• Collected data

....

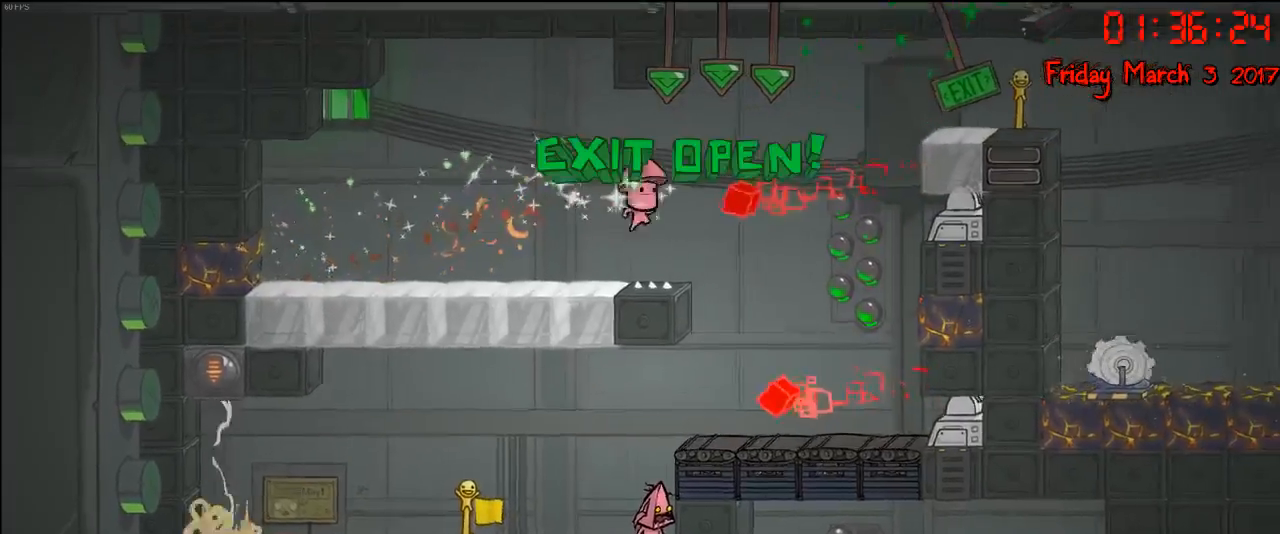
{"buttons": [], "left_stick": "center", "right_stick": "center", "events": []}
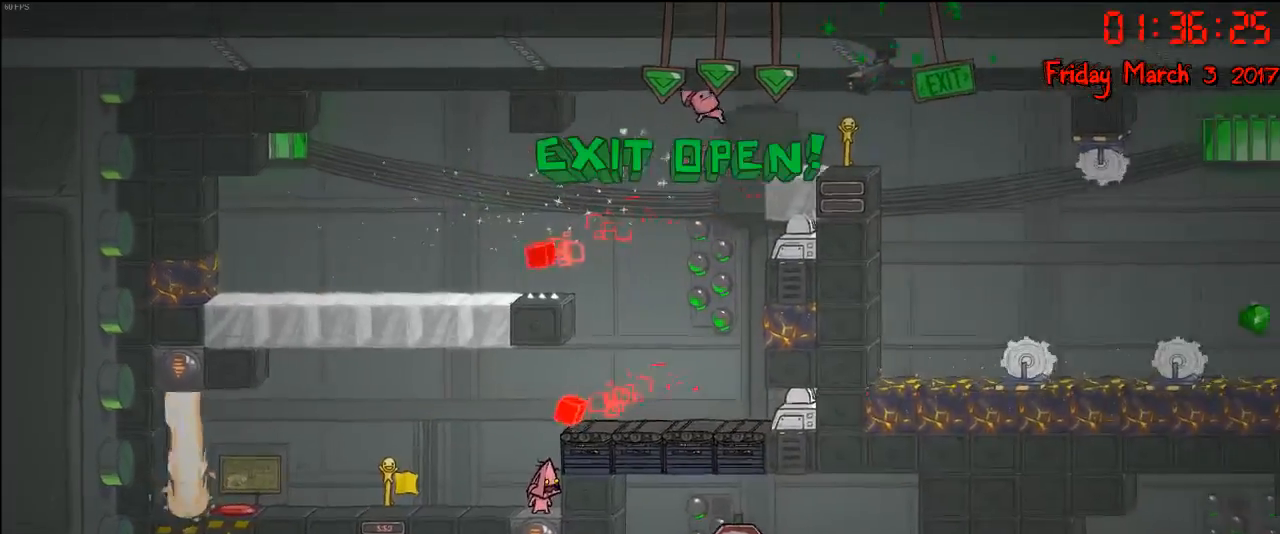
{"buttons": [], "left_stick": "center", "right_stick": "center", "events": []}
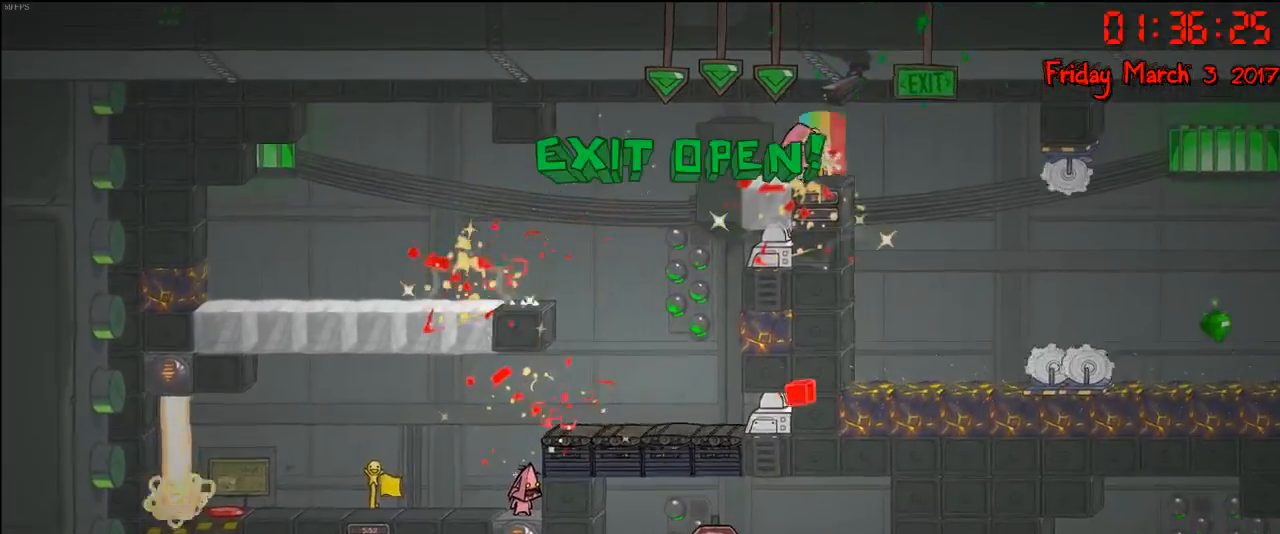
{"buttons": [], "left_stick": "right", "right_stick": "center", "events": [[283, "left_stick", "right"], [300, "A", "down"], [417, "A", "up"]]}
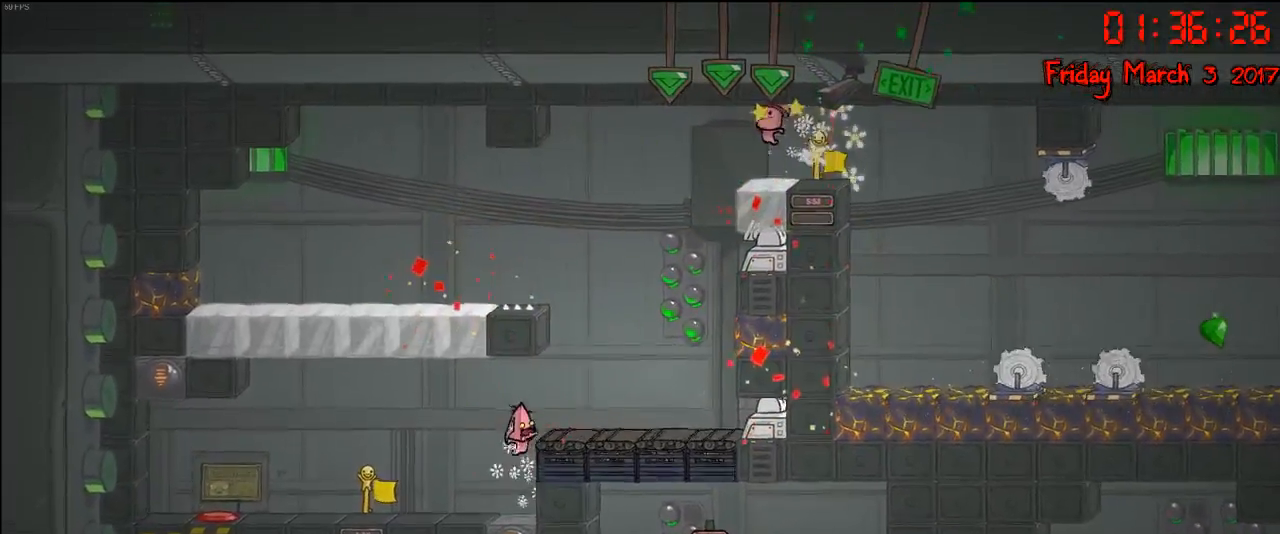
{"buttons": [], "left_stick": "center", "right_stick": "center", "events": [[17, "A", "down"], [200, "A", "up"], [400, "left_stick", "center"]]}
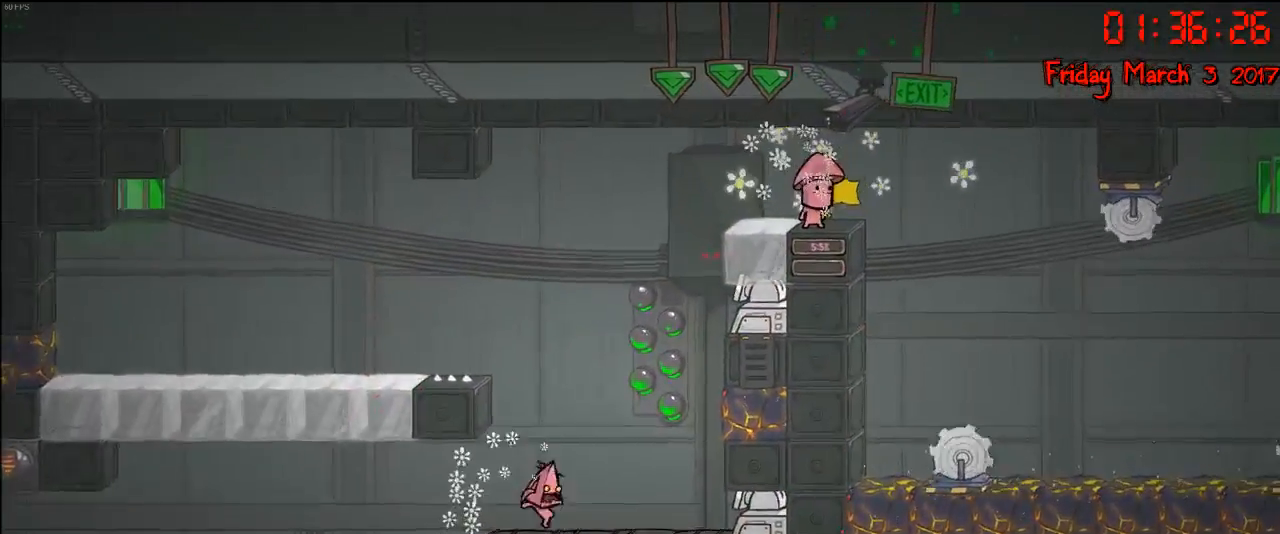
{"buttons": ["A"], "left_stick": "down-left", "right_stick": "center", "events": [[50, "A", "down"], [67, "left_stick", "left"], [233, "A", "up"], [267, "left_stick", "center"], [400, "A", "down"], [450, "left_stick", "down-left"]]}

....

• Your goal
What is needed is an exact repeat of every entry above, with the pictures left out.

• Result for this exercise
{"buttons": [], "left_stick": "center", "right_stick": "center", "events": []}
{"buttons": [], "left_stick": "center", "right_stick": "center", "events": []}
{"buttons": [], "left_stick": "right", "right_stick": "center", "events": [[283, "left_stick", "right"], [300, "A", "down"], [417, "A", "up"]]}
{"buttons": [], "left_stick": "center", "right_stick": "center", "events": [[17, "A", "down"], [200, "A", "up"], [400, "left_stick", "center"]]}
{"buttons": ["A"], "left_stick": "down-left", "right_stick": "center", "events": [[50, "A", "down"], [67, "left_stick", "left"], [233, "A", "up"], [267, "left_stick", "center"], [400, "A", "down"], [450, "left_stick", "down-left"]]}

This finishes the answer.